HIGHWOOD, Ill. –State Rep. Bob Morgan, D-Highwood, sponsored a bill signed Friday that carves out an exception for health savings account-qualified high deductible health plans (HDHP) from the prohibition on copay accumulator programs under the Managed Care Reform and Patient Rights Act. Morgan’s bill exempts such plans, subject to IRS requirements, from another law that barred providers from applying the amount a beneficiary saved using manufacturer coupons and other discounts toward their deductibles or annual out-of-pocket limits.
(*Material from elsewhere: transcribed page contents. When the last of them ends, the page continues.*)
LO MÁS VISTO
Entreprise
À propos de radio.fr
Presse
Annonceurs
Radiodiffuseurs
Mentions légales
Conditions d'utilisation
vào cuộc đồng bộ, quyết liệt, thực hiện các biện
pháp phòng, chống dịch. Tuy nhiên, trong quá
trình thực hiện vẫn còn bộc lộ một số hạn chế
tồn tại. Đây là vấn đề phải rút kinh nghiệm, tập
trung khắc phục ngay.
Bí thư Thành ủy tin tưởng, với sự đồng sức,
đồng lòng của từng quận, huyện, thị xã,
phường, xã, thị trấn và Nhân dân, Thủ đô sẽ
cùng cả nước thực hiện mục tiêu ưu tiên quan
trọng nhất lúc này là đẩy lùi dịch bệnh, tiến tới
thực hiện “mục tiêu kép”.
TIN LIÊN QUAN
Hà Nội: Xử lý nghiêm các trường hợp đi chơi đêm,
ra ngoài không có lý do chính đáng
“Eliminating red tape that inflates costs will make quality healthcare more affordable for people in Illinois,” said Rep. Morgan. “I’m pleased that this important legislation was passed and signed into law by Gov. Pritzker today.”
An HDHP has a higher deductible than other insurance plans; the monthly premium is usually lower, but consumers pay more health care costs before the carrier starts to pay its share. An HDHP can be combined with an HSA, allowing the consumer to pay for certain medical expenses with money free from federal taxes.
Supporters of Morgan’s bill, House Bill 4433, included the Illinois Life & Health Insurance Council, American Cancer Society, BlueCross BlueShield of Illinois, the Shriver Center on Poverty Law, Independent Insurance Agents of Illinois, the Illinois Chamber of Commerce, and the Pharmaceutical Care Management Association (PCMA).
“Every Illinoisan deserves healthcare choices that make sense for their situation and budget,” said Morgan. “This law helps with that by fixing a bureaucratic pitfall that made it needlessly more difficult for many people to access high-quality healthcare on their own terms.”
Once signed, the new law’s provisions will become effective immediately.